Could you kindly explain why is that? Just enough so I can direct my research.

Doc.Dough's picture
Doc.Dough

But insensitive to TTA. And flour acts as a buffer to hold the pH up and allow the LAB to replicate.  The LAB stop replicating (but continue to turn sugars into acids) at ~pH 3.8. So in a levain the LAB replicates until the pH reaches 3.8 and then settles down to making acid with whatever population there was.  A levain with more bran/whole grain in it will allow the LAB to replicate longer, but eventually the LAB stop replicating. After that the yeast just grow exponentially until they deplete the available sugars (of all types, though they prefer some over others).  When you dump the levain into the dough and mix it, the flour does two things.  It buffers the pH up to somewhere on the high side of 5 so that the LAB again start to replicate, and it provides a new supply of sugars. 

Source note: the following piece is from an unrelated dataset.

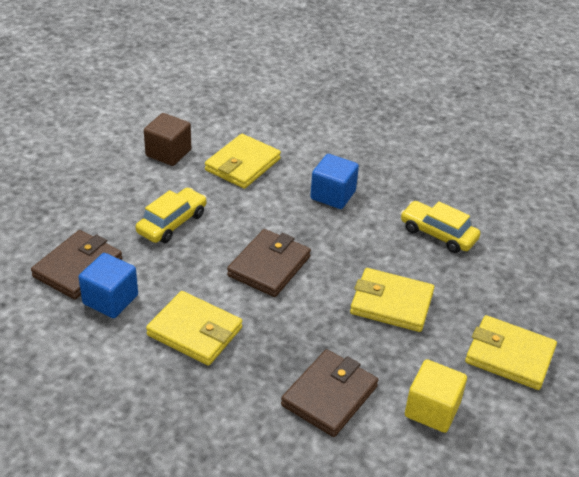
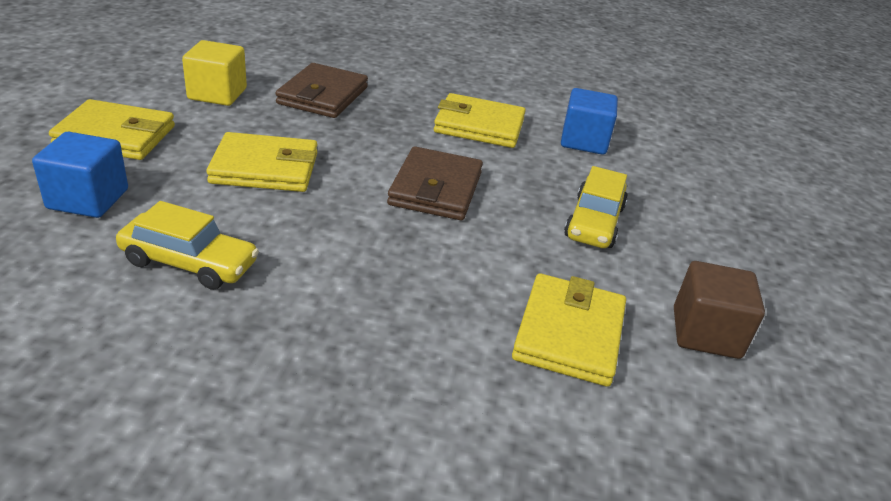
camera: 160 degrees right, 5 degrees down
(78, 268) = (646, 163): brown wallet -> none
(333, 195) = (384, 302): blue cube -> blue cube (88, 199)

I think what happens when you use a small inoculation of starter is that the LAB population keeps growing all the way through BF and proofing, while if you use a larger levain, the LAB population stopped increasing before the levain was ripe and thus reduced the rate of acid production.  Then if you use the levain when it is maximally active and in large quantity (25% of pre-fermented flour), you give the LAB much less time to make acid with a smaller population which yields less total acid.

I have found that if you run a levain very wet (250% hydration - i.e., all of the water in the formula) and use water that has been used to soak wheat bran (hot soak 2 hrs but filter the bran out and cool it before you use the liquid), you get a lot more acidic (TTA) bread.  I judge it to be about the same as using whole grain flour for the levain but without the bran.  So you can make what appears to be a white loaf that is about as sour as a loaf made with whole grain. The extra water seems to dilute the TTA in the levain and further acts to hold the pH up longer.  If you can get one more doubling of LAB population before it stops replicating you effectively double the rate of acid production after you mix the dough (or correspondingly - if you stop the LAB replication early, you get less total acid).

And remember that you taste lactic acid as sour and you smell acetic acid as sour simply because of the difference in their molecular weights and thus their vapor pressures.  Thus it is counter-intuitive, but if you add a little vinegar to your levain, it drops the pH and slows down the LAB, and the acetic acid will mostly dissipate later in the process (during baking and after the bread comes out of the oven) so that while it may smell slightly sour, it won't taste as sour.  And while the yeast also suffers a little, the net effect works for you (and reducing the salt a little might be enough to make up for it).

arthurprs's picture
arthurprs

Today I had the full day at home and I tried using a more conventional inoculation ~15% (up from 4%) and the dough indeed came out less sour.

I could even have stooped the bulk fermentation earlier as it grew ~75%.

I'll experiment more next week.

xinting's picture
xinting

I would like to add my personal experience in controlling sourness:

When you feed your starter, try to control the amount of starter from previous feeding, so that you could reduce carryover of acid-generating bacteria. I usually just use 20% of flour weight.

Use a younger starter, preferably before full rise. I found a lot of books say that 7-8 hours of feeding starter is too long. I usually start mixing 5 hours after the last starter feeding.

Control fermentation time to less than 5 hours, and fermentation temperature 21-24 Celsius. I found that temperature and fermentation time impacts greatly on the sourness of the bread.

 

Doc.Dough's picture
Doc.Dough

@xinting - on your first point, it is not the amount of LAB that you bring to the refresh cycle so much as the post-refresh pH.  If the post-refresh pH is below about 5.0, and the LAB stop replicating at a pH of 3.8, then over the full refresh cycle you don't grow back enough LAB to replace the population that was in your original culture.  Your 20% number is good, but not for the reason you state.  And if you use whole grain flour instead of white flour the post-refresh pH goes up even more and stays up longer which works to the benefit of those seeking sour.